Texto apresentado
No caso sub examine, a arma apreendida é totalmente inapta a disparar, caracterizando-se a hipótese de crime impossível pela ineficácia absoluta do meio. Fato atípico, portanto, nos termos do art. 17 do CP.

(…)

Desta forma, ante a ausência de materialidade, não há que se falar na ocorrência do delito de posse de arma, ante a atipicidade da conduta.

Dessarte, a tese firmada por esta Corte não se amolda ao presente feito, ante a particularidade da ineficácia da arma (e das munições), que não se confunde, à toda evidência, com arma sem munição.

Com efeito, nos termos do que proferia o ilustre Ministro aposentado Nilson Naves, “arma, para ser arma, há de ser eficaz; caso contrário, de arma não se cuida”. (AgRg no HC 149.191/RS). Isso porque, uma arma desmuniciada em conjunto com munição torna-se apta a realizar disparos; entretanto, uma arma ineficaz, danificada, quebrada, em contato com munição, não poderá produzir disparos, não passando, portanto, de um mero pedaço de metal.

Na espécie, portanto, verifica-se, à luz do Direito Penal do fato e da culpa, iluminado pelo princípio da ofensividade, que não houve afetação do bem jurídico incolumidade pública que, segundo MAGALHÃES NORONHA, “compreende o complexo de bens e interesses relativos à vida, à integridade corpórea e à saúde de todos e de cada um dos indivíduos que compõem a sociedade”. (Direto penal. 10. ed. São Paulo: Saraiva, 1977, v. 3, p. 352).

Do mesmo sentir é o escólio de Guilherme de Souza Nucci:

Arma quebrada e inapta a qualquer disparo: não é crime. Carregar uma arma desmuniciada é algo diverso de ter consigo arma completamente inapta a produzir disparo, afinal, cuida-se de delito impossível, a segurança pública não corre risco nesse caso; nem argumentemos com o fato de uma arma quebrada poder intimidar alguém, em caso de roubo, pois arma de brinquedo também pode e isso não significa ser figura enquadrável no art. 14 desta Lei. (NUCCI, Guilherme de Souza. Leis Penais e Processuais Penais Comentadas. São Paulo, Editora RT, 2010, p. 92).

Registros fornecidos

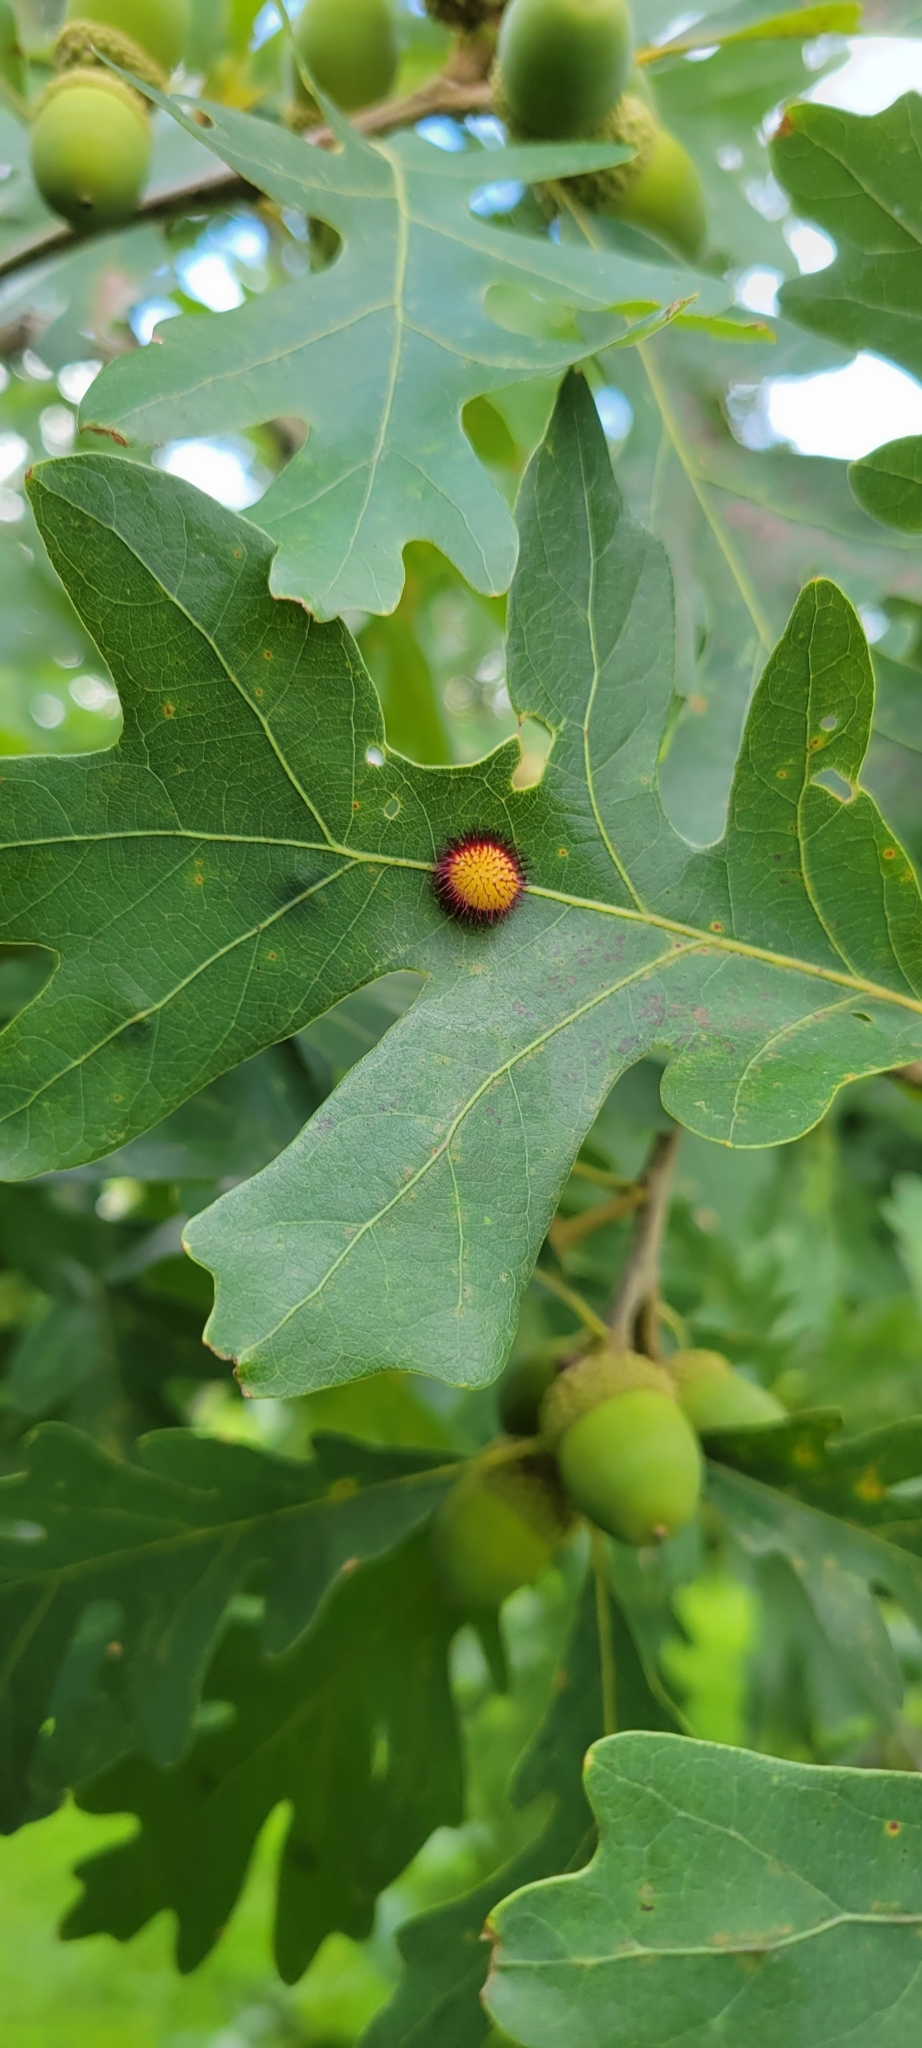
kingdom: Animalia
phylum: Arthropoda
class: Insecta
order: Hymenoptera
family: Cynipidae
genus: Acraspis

==

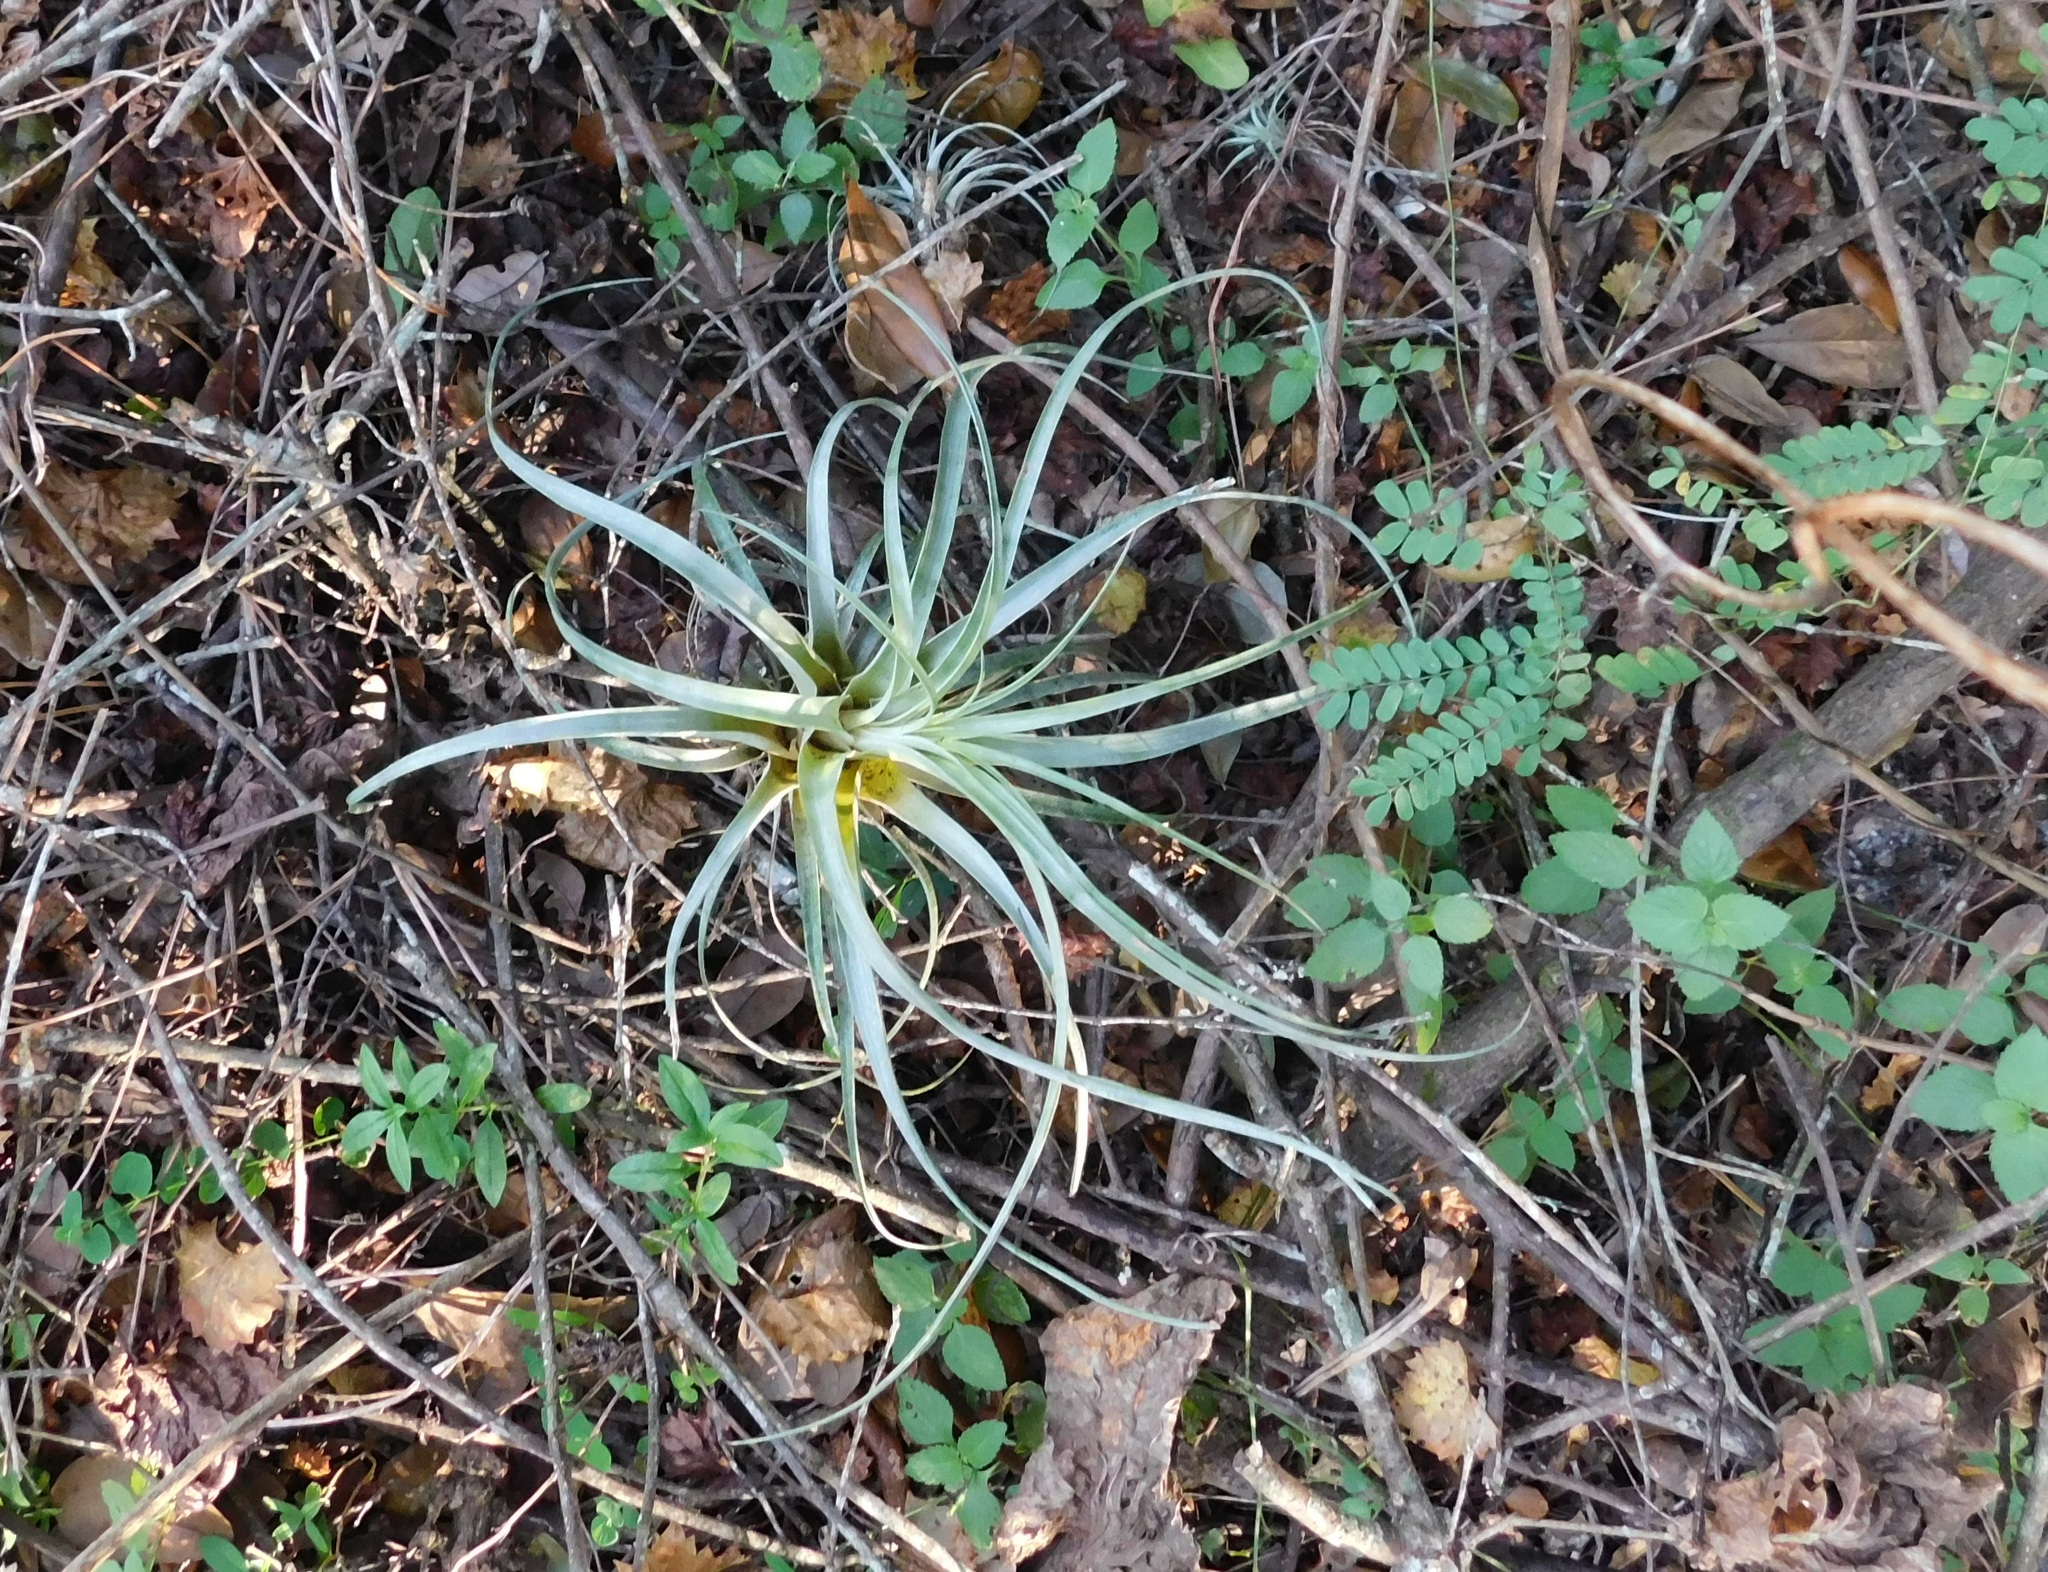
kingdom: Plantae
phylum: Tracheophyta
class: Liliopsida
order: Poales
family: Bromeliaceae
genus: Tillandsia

Tarefas
A – Liste todas as pessoas mencionadas pelo nome no texto sobre a arma inapta.
B – Reescreva o trecho do texto sobre a arma inapta que começa com as palavras "Com efeito, nos" e termina com "pedaço de metal.", trocando "metal" por "ferro".

Respostas
A –
Nilson Naves
Magalhães Noronha
Guilherme de Souza Nucci

B –
Com efeito, nos termos do que proferia o ilustre Ministro aposentado Nilson Naves, “arma, para ser arma, há de ser eficaz; caso contrário, de arma não se cuida”. (AgRg no HC 149.191/RS). Isso porque, uma arma desmuniciada em conjunto com munição torna-se apta a realizar disparos; entretanto, uma arma ineficaz, danificada, quebrada, em contato com munição, não poderá produzir disparos, não passando, portanto, de um mero pedaço de ferro.